━━━ TASK INPUTS ━━━

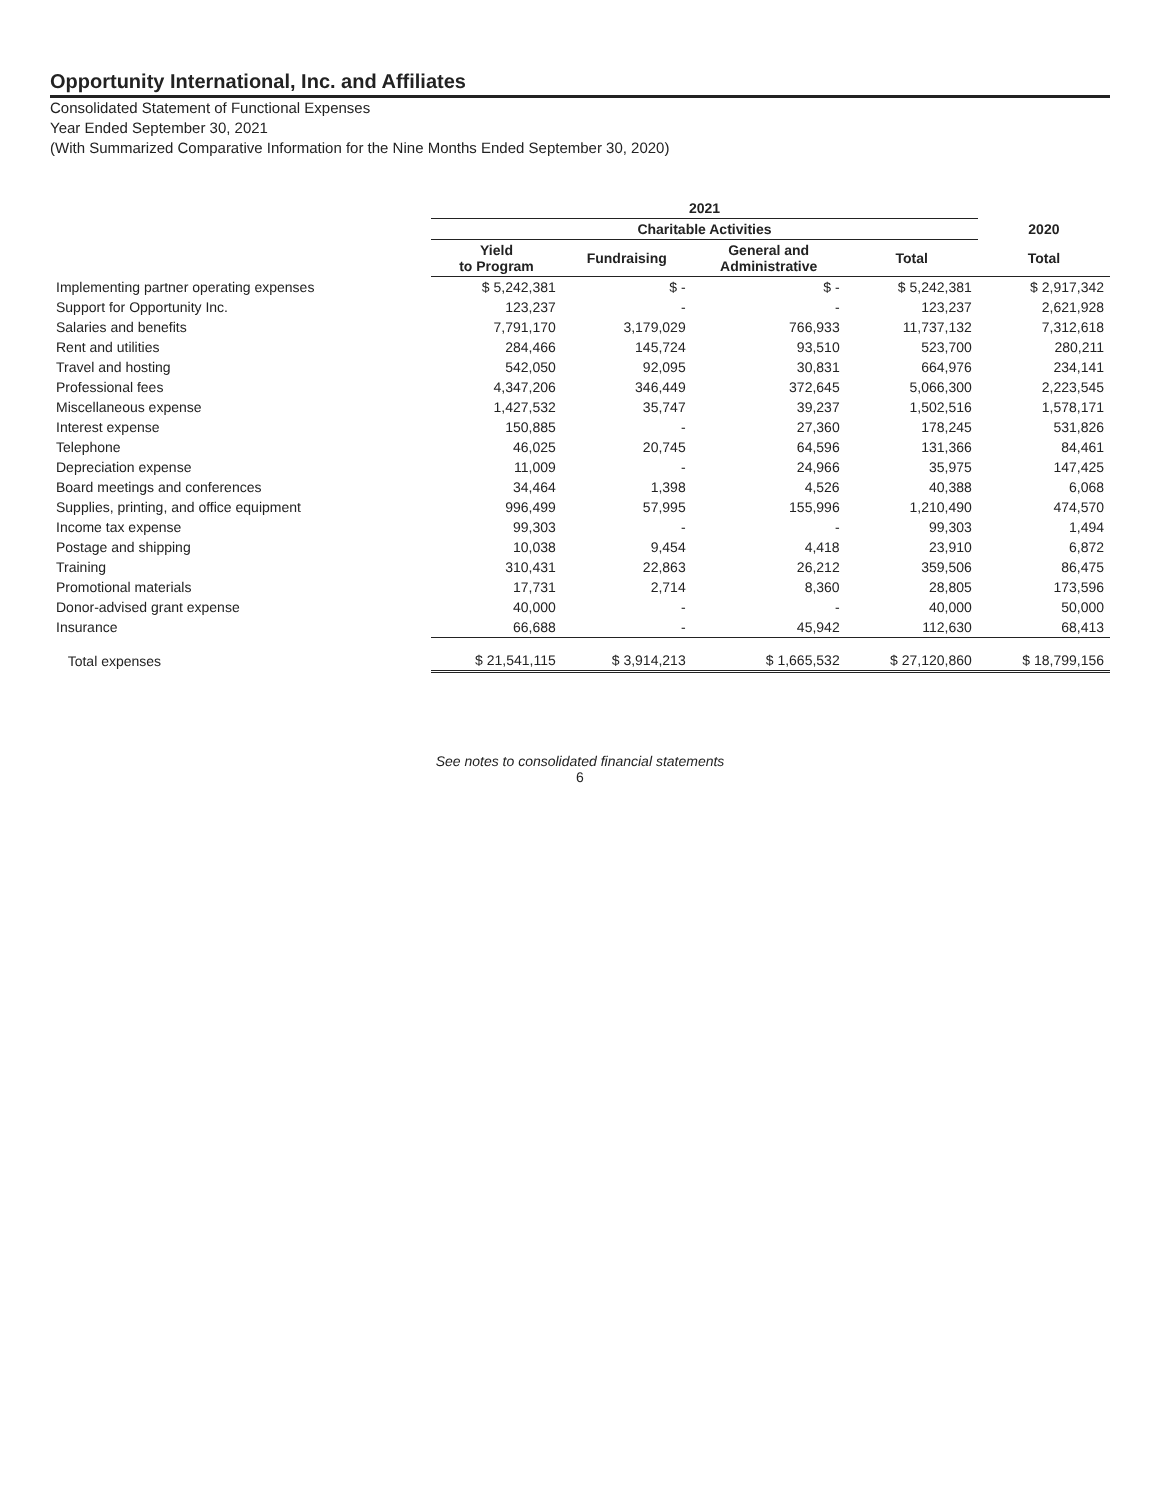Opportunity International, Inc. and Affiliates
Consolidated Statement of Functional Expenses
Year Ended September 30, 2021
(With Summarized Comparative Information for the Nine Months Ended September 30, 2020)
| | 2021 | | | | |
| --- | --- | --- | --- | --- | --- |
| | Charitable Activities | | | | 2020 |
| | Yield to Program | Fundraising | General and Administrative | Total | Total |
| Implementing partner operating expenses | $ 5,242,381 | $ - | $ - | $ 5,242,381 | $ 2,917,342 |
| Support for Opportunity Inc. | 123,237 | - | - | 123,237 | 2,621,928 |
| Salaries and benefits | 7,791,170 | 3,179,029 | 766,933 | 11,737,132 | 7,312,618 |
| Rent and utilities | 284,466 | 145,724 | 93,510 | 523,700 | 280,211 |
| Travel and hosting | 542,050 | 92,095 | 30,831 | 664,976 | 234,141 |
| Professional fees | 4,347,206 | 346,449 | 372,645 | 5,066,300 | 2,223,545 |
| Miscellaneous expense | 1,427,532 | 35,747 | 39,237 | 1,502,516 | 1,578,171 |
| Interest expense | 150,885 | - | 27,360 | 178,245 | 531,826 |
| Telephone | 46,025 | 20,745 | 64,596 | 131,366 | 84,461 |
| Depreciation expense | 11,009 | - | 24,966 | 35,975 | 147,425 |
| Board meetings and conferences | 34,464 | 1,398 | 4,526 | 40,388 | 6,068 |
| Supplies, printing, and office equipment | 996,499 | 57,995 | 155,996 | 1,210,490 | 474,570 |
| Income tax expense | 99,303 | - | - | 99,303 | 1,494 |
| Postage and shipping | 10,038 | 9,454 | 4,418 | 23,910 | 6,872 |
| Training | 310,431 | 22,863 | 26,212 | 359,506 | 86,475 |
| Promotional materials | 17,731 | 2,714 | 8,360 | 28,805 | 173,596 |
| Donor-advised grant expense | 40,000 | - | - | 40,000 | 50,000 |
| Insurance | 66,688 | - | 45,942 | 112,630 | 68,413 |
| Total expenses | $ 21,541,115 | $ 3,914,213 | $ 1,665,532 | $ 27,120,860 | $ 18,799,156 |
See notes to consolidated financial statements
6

━━━
━━━ TASK INPUTS ━━━

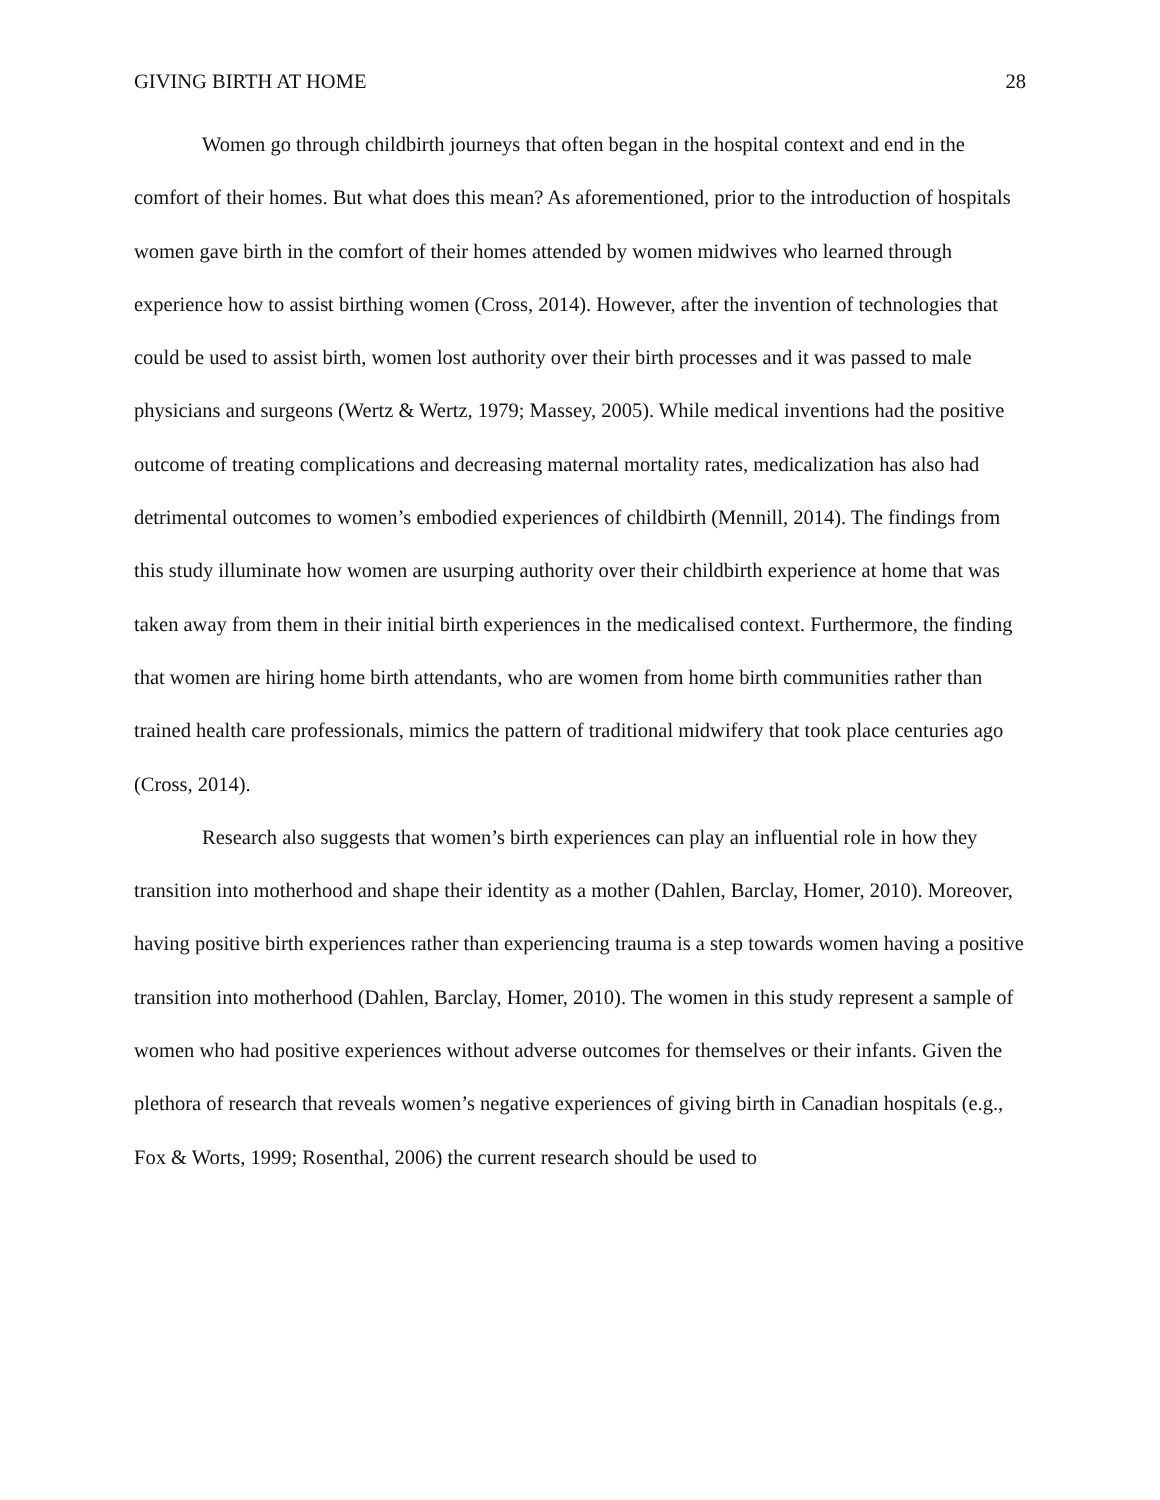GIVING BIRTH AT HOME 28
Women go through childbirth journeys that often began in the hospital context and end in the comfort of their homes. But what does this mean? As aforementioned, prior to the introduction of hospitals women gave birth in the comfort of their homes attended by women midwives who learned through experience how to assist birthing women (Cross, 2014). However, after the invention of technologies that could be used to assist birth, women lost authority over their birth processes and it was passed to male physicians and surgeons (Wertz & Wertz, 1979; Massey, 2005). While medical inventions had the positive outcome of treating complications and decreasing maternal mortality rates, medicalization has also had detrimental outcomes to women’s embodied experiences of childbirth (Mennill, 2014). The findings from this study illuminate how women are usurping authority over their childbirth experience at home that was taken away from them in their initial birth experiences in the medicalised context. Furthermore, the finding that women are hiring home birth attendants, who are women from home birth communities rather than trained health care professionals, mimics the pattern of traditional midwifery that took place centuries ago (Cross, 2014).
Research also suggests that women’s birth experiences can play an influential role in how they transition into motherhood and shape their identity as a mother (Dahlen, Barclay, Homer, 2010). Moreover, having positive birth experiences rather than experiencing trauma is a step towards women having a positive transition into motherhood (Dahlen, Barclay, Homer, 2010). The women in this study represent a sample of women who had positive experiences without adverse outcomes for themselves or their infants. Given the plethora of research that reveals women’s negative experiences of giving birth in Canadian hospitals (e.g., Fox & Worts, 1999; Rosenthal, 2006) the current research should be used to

━━━

> [WORK ITEM]
Extract the lines of the preceding material that run from the line with "35,975 | 147,425 |" through the line with "27,120,860 | $ 18,799,156 |", inclusive, reproducing them exactly and adding nothing.

> [ANSWER TO THIS PROBLEM]
| Depreciation expense | 11,009 | - | 24,966 | 35,975 | 147,425 |
| Board meetings and conferences | 34,464 | 1,398 | 4,526 | 40,388 | 6,068 |
| Supplies, printing, and office equipment | 996,499 | 57,995 | 155,996 | 1,210,490 | 474,570 |
| Income tax expense | 99,303 | - | - | 99,303 | 1,494 |
| Postage and shipping | 10,038 | 9,454 | 4,418 | 23,910 | 6,872 |
| Training | 310,431 | 22,863 | 26,212 | 359,506 | 86,475 |
| Promotional materials | 17,731 | 2,714 | 8,360 | 28,805 | 173,596 |
| Donor-advised grant expense | 40,000 | - | - | 40,000 | 50,000 |
| Insurance | 66,688 | - | 45,942 | 112,630 | 68,413 |
| Total expenses | $ 21,541,115 | $ 3,914,213 | $ 1,665,532 | $ 27,120,860 | $ 18,799,156 |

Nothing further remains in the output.